#### [What you should do]
Output every entry exactly as given.

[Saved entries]
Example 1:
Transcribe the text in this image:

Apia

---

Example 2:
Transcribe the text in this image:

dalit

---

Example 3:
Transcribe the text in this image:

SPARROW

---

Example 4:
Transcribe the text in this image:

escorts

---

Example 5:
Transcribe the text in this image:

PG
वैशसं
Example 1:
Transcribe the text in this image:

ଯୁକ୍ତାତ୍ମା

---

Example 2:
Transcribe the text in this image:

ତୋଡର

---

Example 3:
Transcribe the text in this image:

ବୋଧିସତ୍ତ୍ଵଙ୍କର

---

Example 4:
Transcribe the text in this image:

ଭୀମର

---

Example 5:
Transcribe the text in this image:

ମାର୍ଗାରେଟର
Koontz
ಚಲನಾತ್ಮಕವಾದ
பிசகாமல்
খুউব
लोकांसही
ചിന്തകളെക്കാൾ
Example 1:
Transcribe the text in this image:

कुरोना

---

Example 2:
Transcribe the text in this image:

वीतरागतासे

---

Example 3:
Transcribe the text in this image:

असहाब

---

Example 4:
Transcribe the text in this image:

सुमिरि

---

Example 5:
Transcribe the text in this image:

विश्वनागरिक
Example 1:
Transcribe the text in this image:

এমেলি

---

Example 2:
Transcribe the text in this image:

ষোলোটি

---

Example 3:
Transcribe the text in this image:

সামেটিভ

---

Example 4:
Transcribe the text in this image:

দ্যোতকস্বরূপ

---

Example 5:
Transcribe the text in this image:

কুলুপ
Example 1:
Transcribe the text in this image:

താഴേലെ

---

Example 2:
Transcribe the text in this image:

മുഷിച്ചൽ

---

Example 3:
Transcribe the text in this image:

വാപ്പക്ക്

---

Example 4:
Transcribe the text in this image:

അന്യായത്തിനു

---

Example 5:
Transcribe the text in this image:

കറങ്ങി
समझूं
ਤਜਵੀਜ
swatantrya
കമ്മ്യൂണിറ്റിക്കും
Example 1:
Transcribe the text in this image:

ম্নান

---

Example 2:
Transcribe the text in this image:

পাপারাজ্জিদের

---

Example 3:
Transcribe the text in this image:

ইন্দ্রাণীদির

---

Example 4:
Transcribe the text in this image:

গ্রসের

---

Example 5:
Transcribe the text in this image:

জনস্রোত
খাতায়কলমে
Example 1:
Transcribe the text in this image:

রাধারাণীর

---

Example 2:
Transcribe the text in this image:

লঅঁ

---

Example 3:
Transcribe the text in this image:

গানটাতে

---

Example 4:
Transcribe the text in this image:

#### [Answer to this exercise]
Example 1:
Transcribe the text in this image:

Apia

---

Example 2:
Transcribe the text in this image:

dalit

---

Example 3:
Transcribe the text in this image:

SPARROW

---

Example 4:
Transcribe the text in this image:

escorts

---

Example 5:
Transcribe the text in this image:

PG
वैशसं
Example 1:
Transcribe the text in this image:

ଯୁକ୍ତାତ୍ମା

---

Example 2:
Transcribe the text in this image:

ତୋଡର

---

Example 3:
Transcribe the text in this image:

ବୋଧିସତ୍ତ୍ଵଙ୍କର

---

Example 4:
Transcribe the text in this image:

ଭୀମର

---

Example 5:
Transcribe the text in this image:

ମାର୍ଗାରେଟର
Koontz
ಚಲನಾತ್ಮಕವಾದ
பிசகாமல்
খুউব
लोकांसही
ചിന്തകളെക്കാൾ
Example 1:
Transcribe the text in this image:

कुरोना

---

Example 2:
Transcribe the text in this image:

वीतरागतासे

---

Example 3:
Transcribe the text in this image:

असहाब

---

Example 4:
Transcribe the text in this image:

सुमिरि

---

Example 5:
Transcribe the text in this image:

विश्वनागरिक
Example 1:
Transcribe the text in this image:

এমেলি

---

Example 2:
Transcribe the text in this image:

ষোলোটি

---

Example 3:
Transcribe the text in this image:

সামেটিভ

---

Example 4:
Transcribe the text in this image:

দ্যোতকস্বরূপ

---

Example 5:
Transcribe the text in this image:

কুলুপ
Example 1:
Transcribe the text in this image:

താഴേലെ

---

Example 2:
Transcribe the text in this image:

മുഷിച്ചൽ

---

Example 3:
Transcribe the text in this image:

വാപ്പക്ക്

---

Example 4:
Transcribe the text in this image:

അന്യായത്തിനു

---

Example 5:
Transcribe the text in this image:

കറങ്ങി
समझूं
ਤਜਵੀਜ
swatantrya
കമ്മ്യൂണിറ്റിക്കും
Example 1:
Transcribe the text in this image:

ম্নান

---

Example 2:
Transcribe the text in this image:

পাপারাজ্জিদের

---

Example 3:
Transcribe the text in this image:

ইন্দ্রাণীদির

---

Example 4:
Transcribe the text in this image:

গ্রসের

---

Example 5:
Transcribe the text in this image:

জনস্রোত
খাতায়কলমে
Example 1:
Transcribe the text in this image:

রাধারাণীর

---

Example 2:
Transcribe the text in this image:

লঅঁ

---

Example 3:
Transcribe the text in this image:

গানটাতে

---

Example 4:
Transcribe the text in this image:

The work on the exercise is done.